The direction our next President seems to be taking in the way of eroding civil rights for many and civil liberties for most give many of us fears of moving our society in a dangerously authoritarian direction. Repressing the hopes, dreams and aspirations of the many in order to protect the undeserved wealth and privilege of a small minority, further concentrating both wealth and political power in the hands of those who have benefitted the most historically from generations of economic and political inequality, does not serve the vast majority of our people well at all. Making excuses for the vast and increasing degree of inequality and its preservation through inheritance of great wealth from generation to generation makes a mockery of the notion of equal opportunity for all. Making the unequal distribution of wealth also become reflected in the political sphere – through unregulated campaign spending, gerrymandering and other political tricks of the trade that have stifled the voices of increasing numbers of people in recent years – has made this country less of a democracy in recent years than it was at the end of the last century.

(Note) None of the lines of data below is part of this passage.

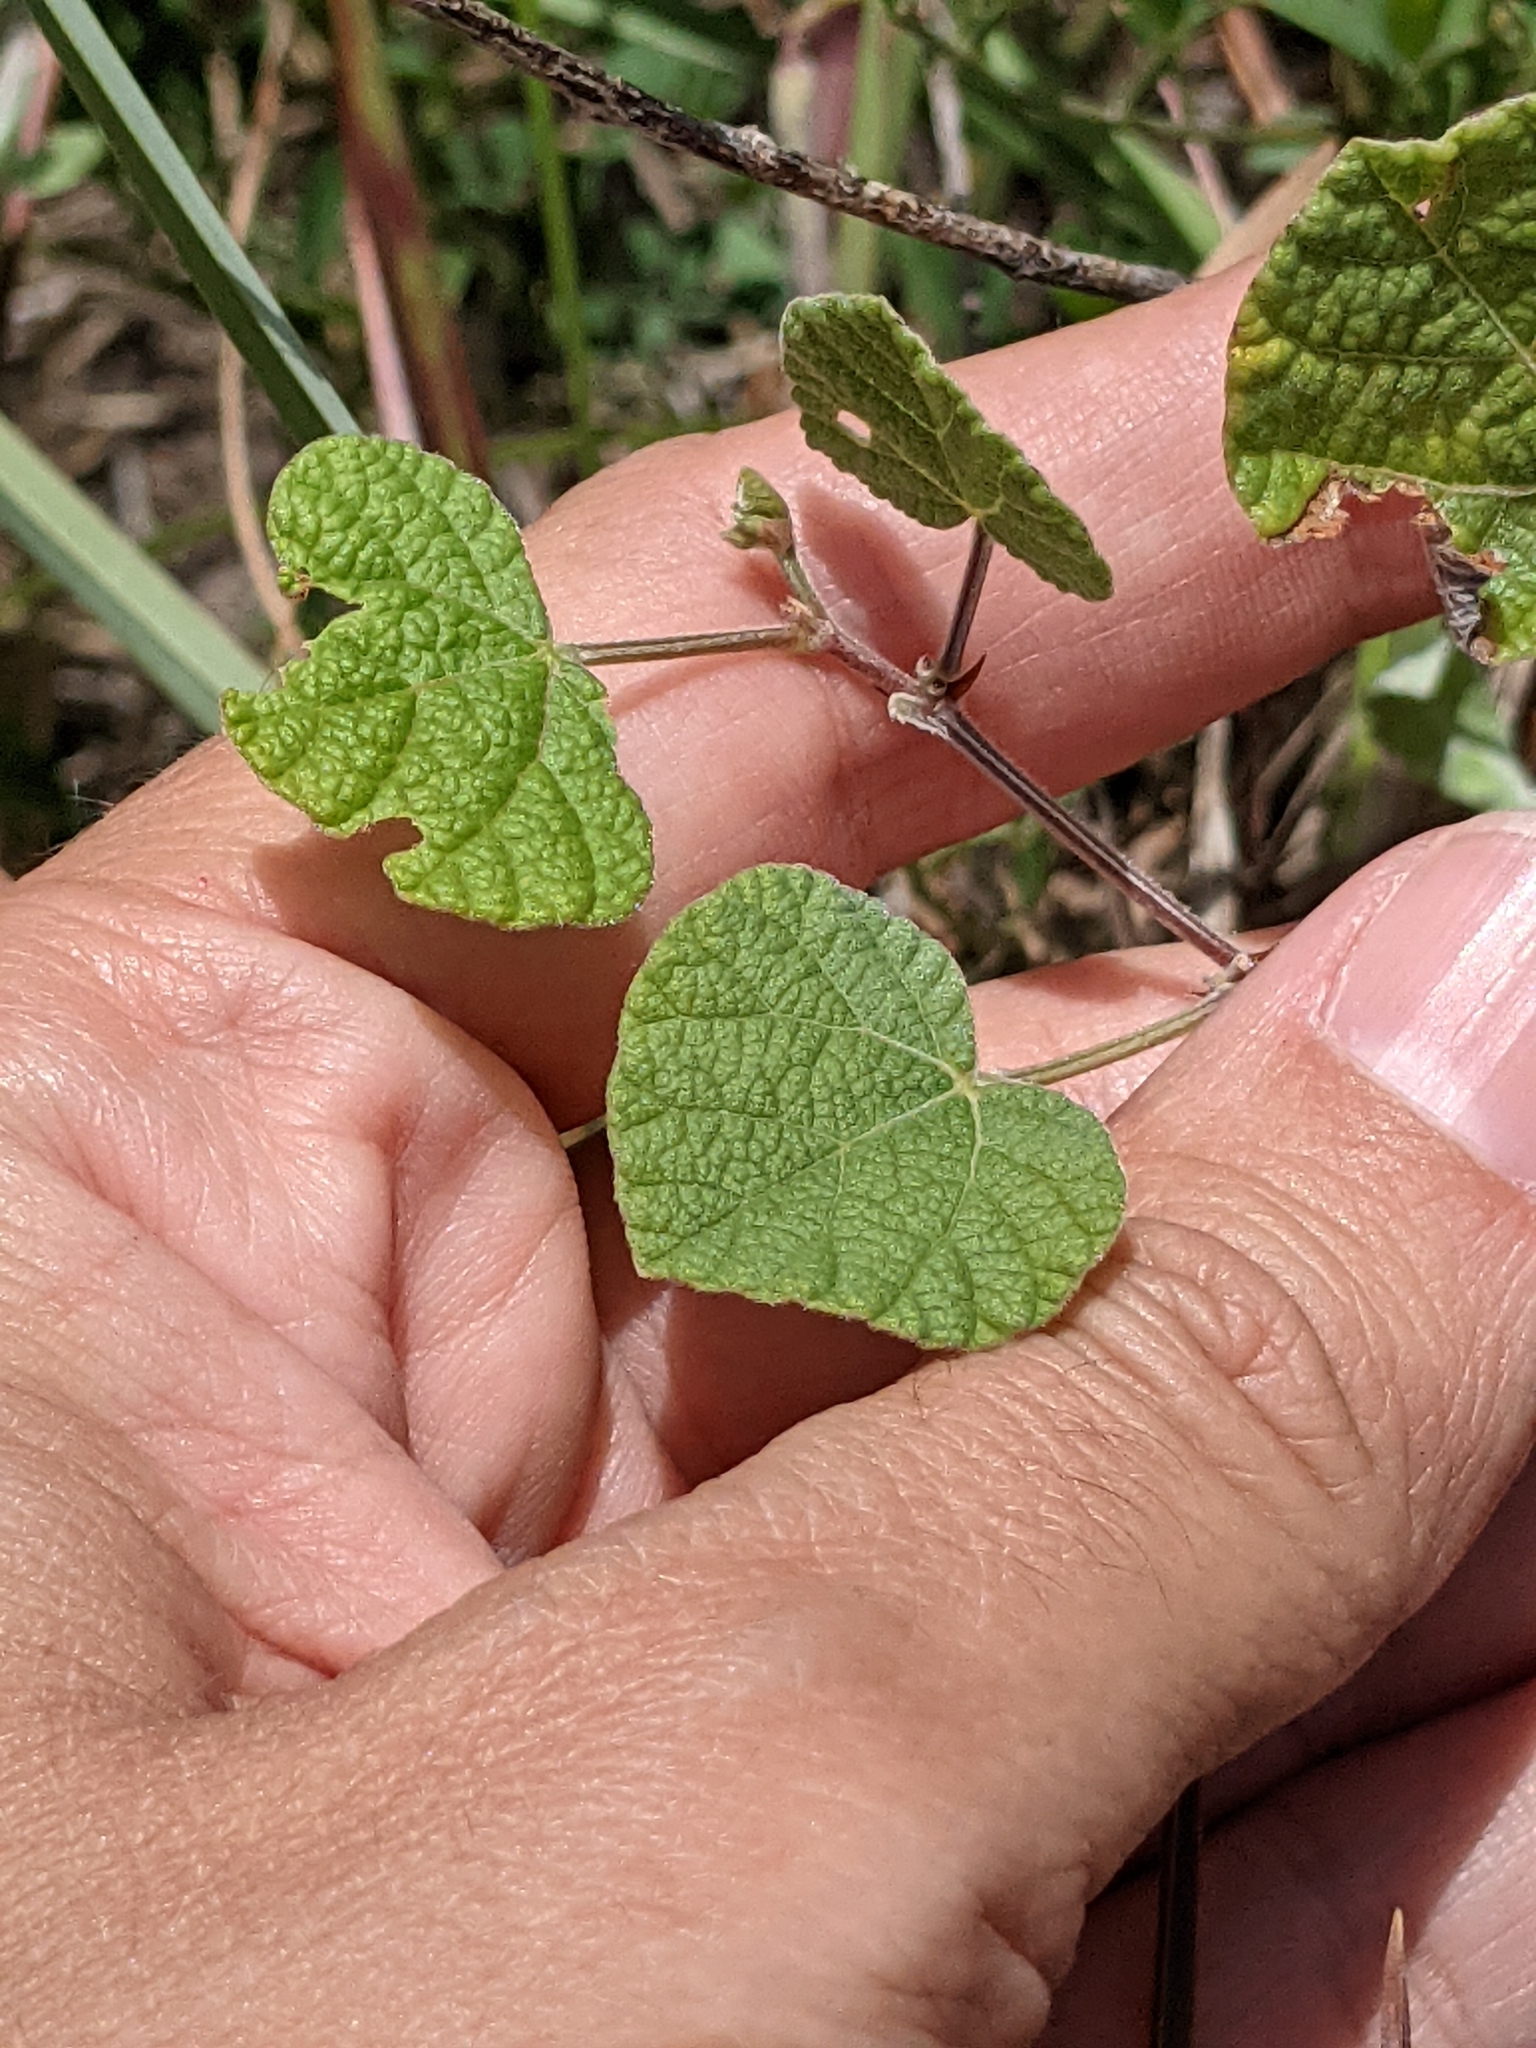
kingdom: Plantae
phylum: Tracheophyta
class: Magnoliopsida
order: Fabales
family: Fabaceae
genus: Rhynchosia
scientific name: Rhynchosia americana
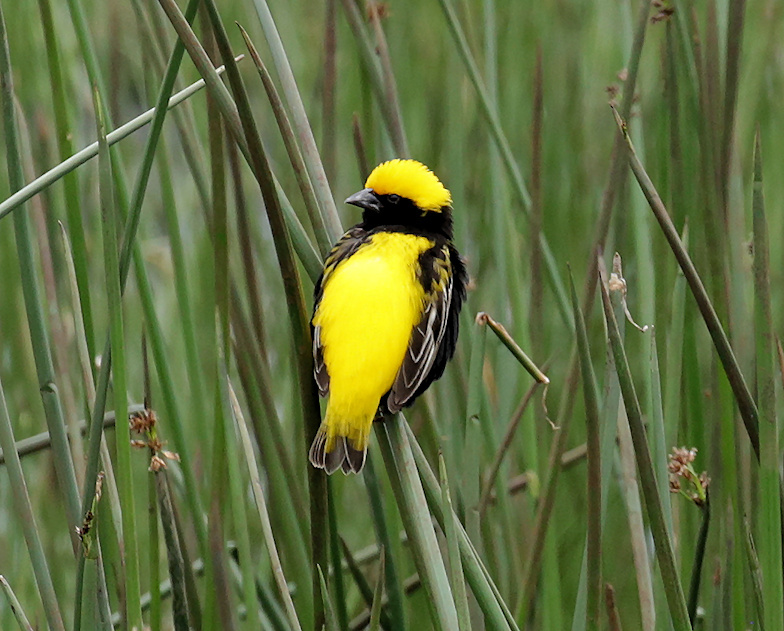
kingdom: Animalia
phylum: Chordata
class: Aves
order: Passeriformes
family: Ploceidae
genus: Euplectes
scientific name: Euplectes afer
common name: Yellow-crowned bishop
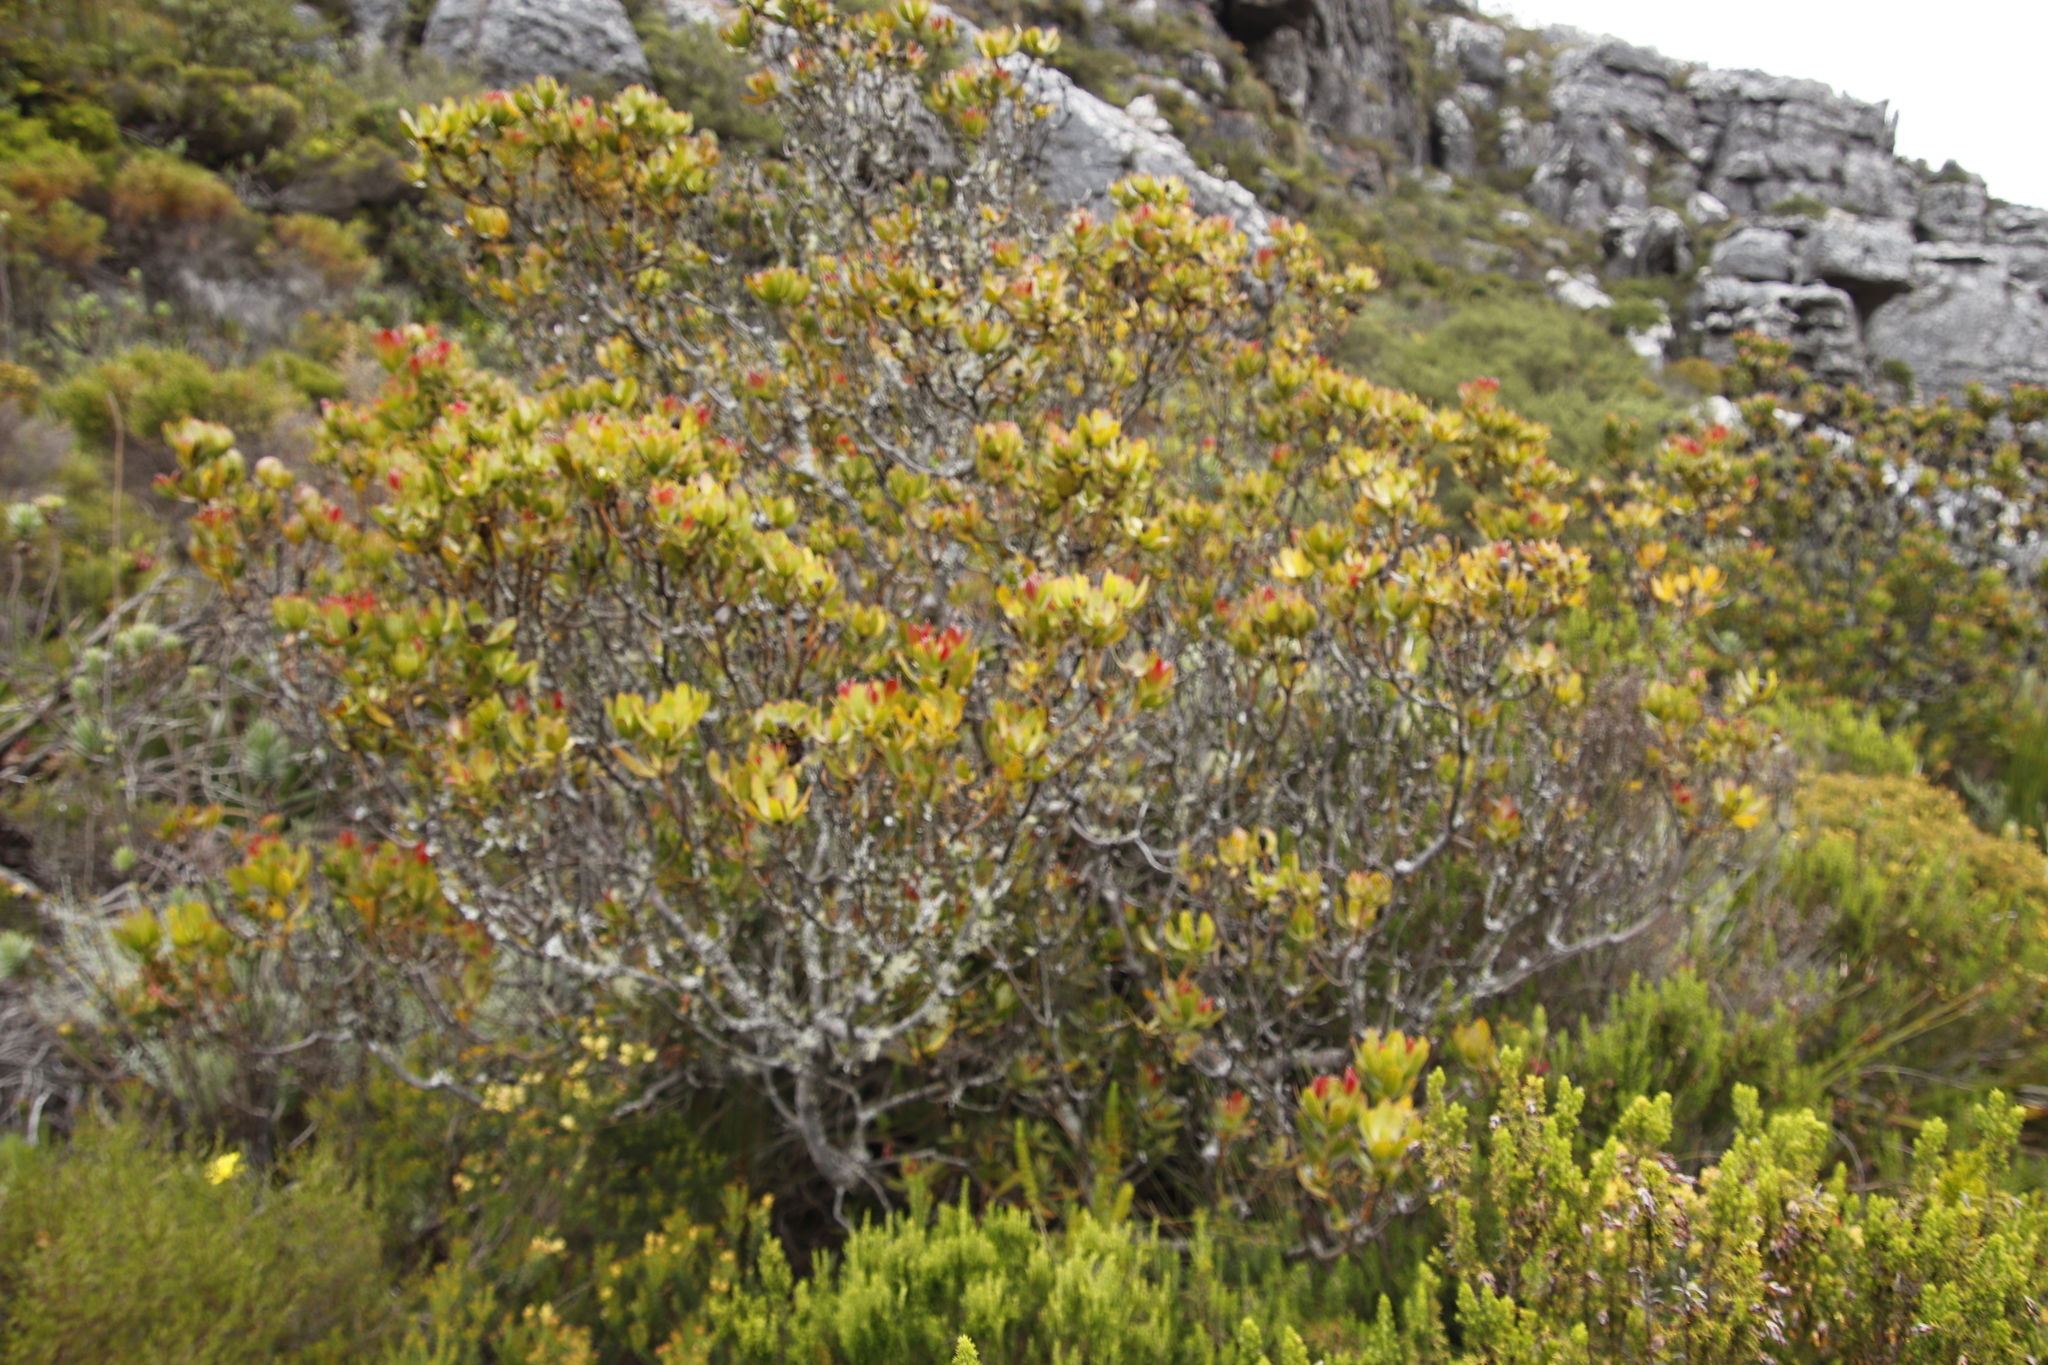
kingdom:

The Trump/Ryan/McConnell agenda to solidify GOP control of government for years to come while simultaneously increasing economic and political inequality and improving prospects for personal profit of the few at our expense must be fought. Ryan never gave up his dream to privatize Medicare and Medicaid for the benefit of corporate interests at the expense of the welfare of the people they were designed to serve. The same is true of those who wish to privatize Social Security to maximize private profits on Wall Street at the risk of failing to adequately serve the needs of the elderly who paid into it their whole working lives in hopes of achieving retirement that is not impoverished. Pretending that receiving far less than half of the votes of the people who will be affected by their policies gives them a mandate to do as they wish with their office regardless of the impact their actions will have on millions of people in this country and worldwide is a joke.
There is no mandate for this government to pursue the policies espoused by the “leaders” who will try to force their will on us in coming days. They would be well advised to remember that. Outrageous nominees should be rejected in the Senate. The health care laws should be changed so that more people are adequately served by them, rather than that millions will lose coverage that they only recently gained. Our individual and collective liberties and freedoms must not be unduly curtailed in overreaction to exaggerated threats posed by “others”. Making scapegoats of others merely on the basis of race, religion, country of origin or other characteristics that make them different on inherently insignificant bases from white males is unacceptable in an allegedly open and diverse society. We need to govern ourselves in such a way that the haters do not win. They won too much on November 8th, but they are not unstoppable.